Although many ASM activities are considered illegal and use mining methods that pose significant risks to corruption, safety and environment, as well as human rights infringements, ASM can be an important source of employment, particularly in sub-Saharan Africa where millions of people depend on it for their livelihoods.
The Democratic Republic of Congo (DRC) has a long history of ASM, where it takes many different forms, from official co-operative associations to small groups of miners illegally operating on mining concessions.
One of the most important ways in which we contribute to addressing ASM in the DRC is by supporting the creation of local employment opportunities. Our mines at Kamoto Copper Company (KCC) and Mutanda Mining (Mutanda) employ over 15,000 employees and contractors. However, in KCC and Mutanda’s operating regions, there are limited employment opportunities outside of mining, which adds to the appeal of ASM.

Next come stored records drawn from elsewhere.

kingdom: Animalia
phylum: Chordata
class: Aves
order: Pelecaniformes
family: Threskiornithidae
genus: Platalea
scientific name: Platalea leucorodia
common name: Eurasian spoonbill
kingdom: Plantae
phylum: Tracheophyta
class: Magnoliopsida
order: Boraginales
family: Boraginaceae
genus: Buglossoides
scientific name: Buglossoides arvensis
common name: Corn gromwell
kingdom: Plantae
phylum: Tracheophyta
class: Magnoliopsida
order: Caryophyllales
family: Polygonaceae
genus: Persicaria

people supported by those co-operatives
children attending summer camps
We promote alternative sources of employment through supporting cooperatives that offer a range of activities, including agriculture and farming, welding, dairy products, sewing and carpentry. Half of those taking part in the cooperatives are ex-miners; 60% of their dependents are children, who have been able to stay in school because their families can now afford the fees. In 2018, we supported 140 co-operatives that provided incomes to over 4,000 people.
We also work with local NGOs and churches to deliver holiday camps for school children to help discourage their participation in ASM activities. The camps offer a wide range of activities, such as theatre, drawing and music, as well as discussions on the risks of ASM and the importance of education. Attendees receive a meal each day. At the end of the camps, each child receives a school uniform. In 2018, over 9,000 children participated.
During the holiday camps, we note an increased number of children not accessing artisanal mines and once school resumed, increased pupil attendance.